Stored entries

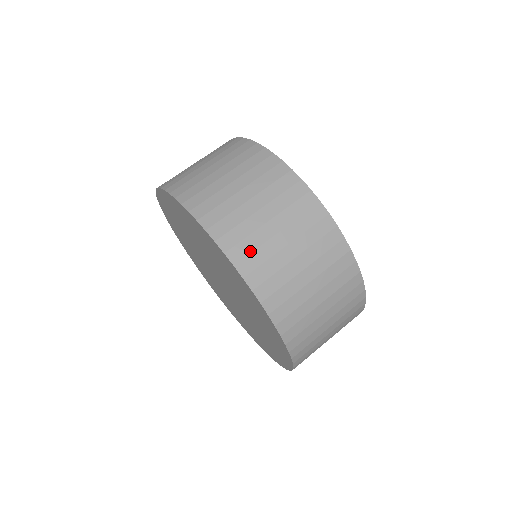
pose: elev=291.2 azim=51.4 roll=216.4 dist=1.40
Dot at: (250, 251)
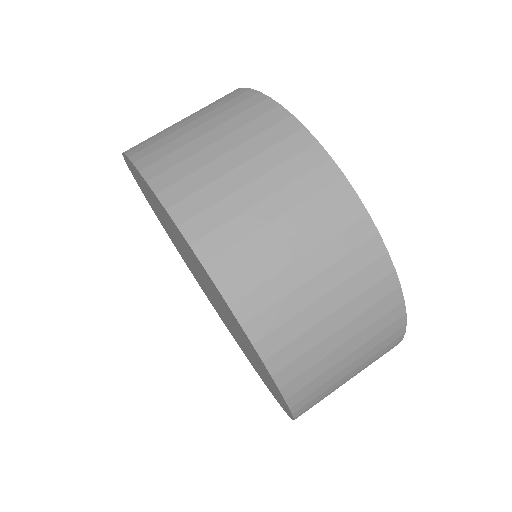
Dot at: (255, 284)
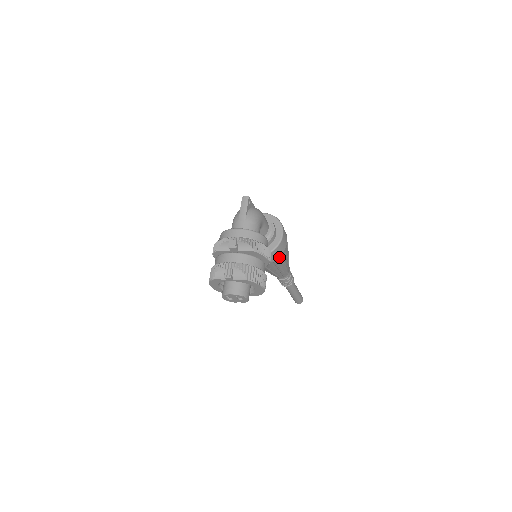
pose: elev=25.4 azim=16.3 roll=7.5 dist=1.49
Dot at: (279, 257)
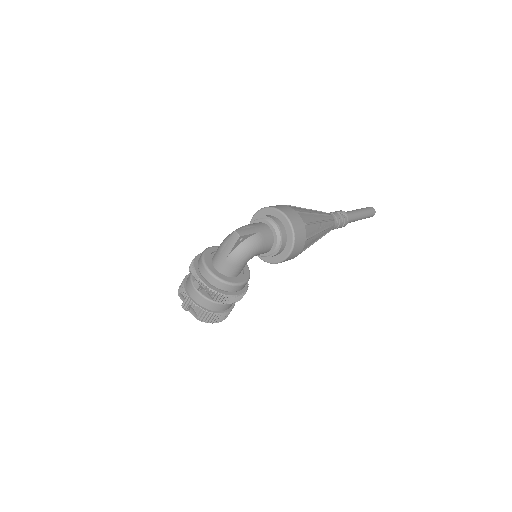
Dot at: occluded
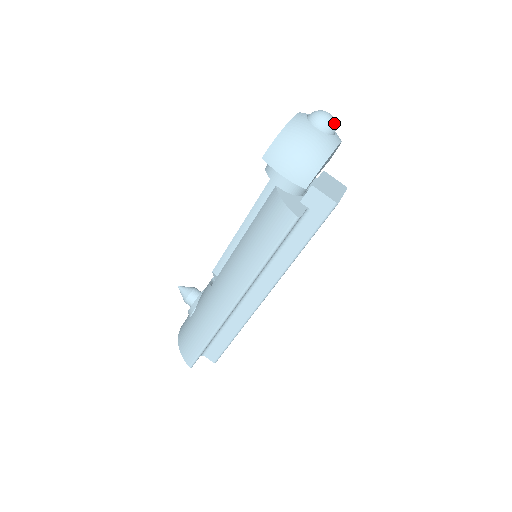
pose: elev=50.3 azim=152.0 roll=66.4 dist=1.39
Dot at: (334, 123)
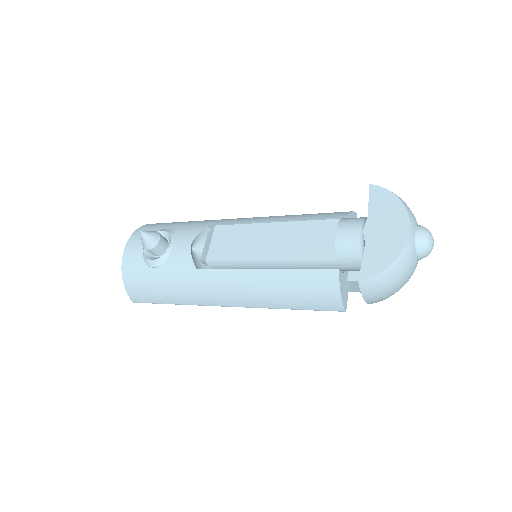
Dot at: occluded
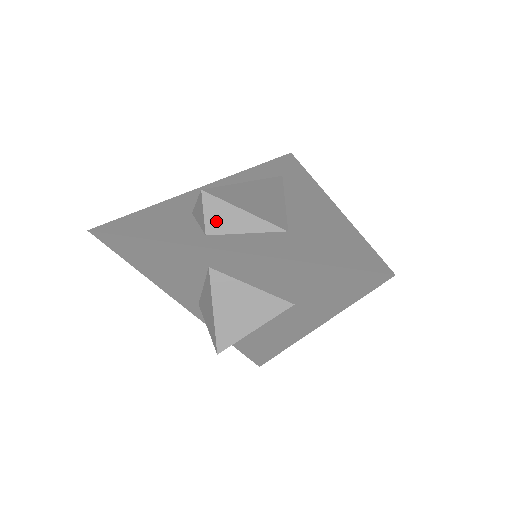
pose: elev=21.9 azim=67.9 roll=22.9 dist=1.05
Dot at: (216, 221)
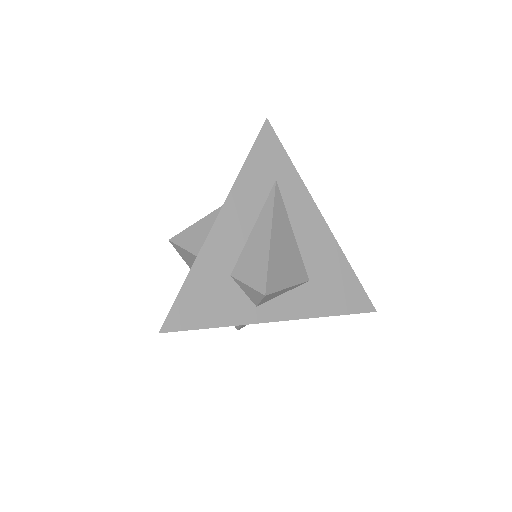
Dot at: (267, 299)
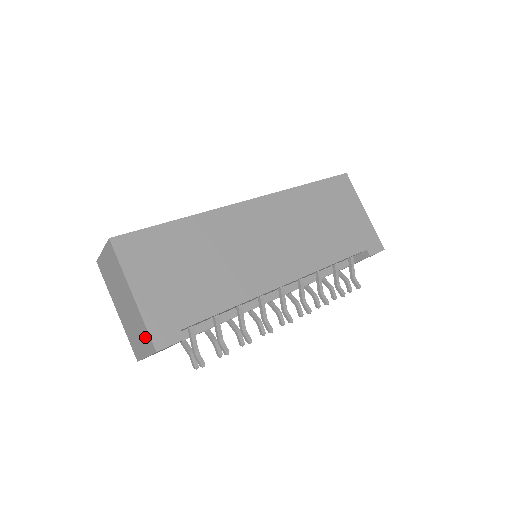
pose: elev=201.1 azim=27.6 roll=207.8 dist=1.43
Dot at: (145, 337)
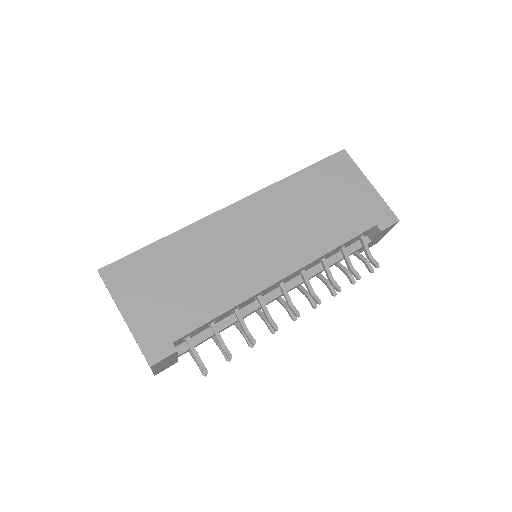
Dot at: occluded
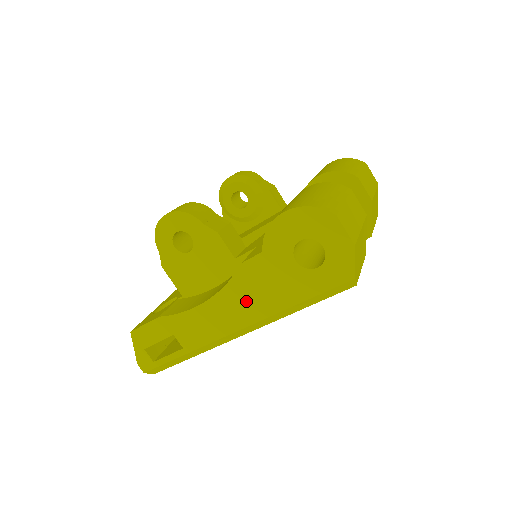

▶ **Your instructions**
Revise the part of the records that opens with the line containing "pose: elev=50.3 azim=152.0" and runs through the end of the records, replacing "dist" with "distance" and leaving everything else unchanged. Omit the pictures from your answer.

▶ **The response**
pose: elev=50.3 azim=152.0 roll=66.4 distance=1.39
Dot at: (334, 123)
Dot at: occluded
pose: elev=21.9 azim=67.9 roll=22.9 distance=1.05
Dot at: (216, 221)
Dot at: (267, 299)
pose: elev=201.1 azim=27.6 roll=207.8 distance=1.43
Dot at: (145, 337)
Dot at: occluded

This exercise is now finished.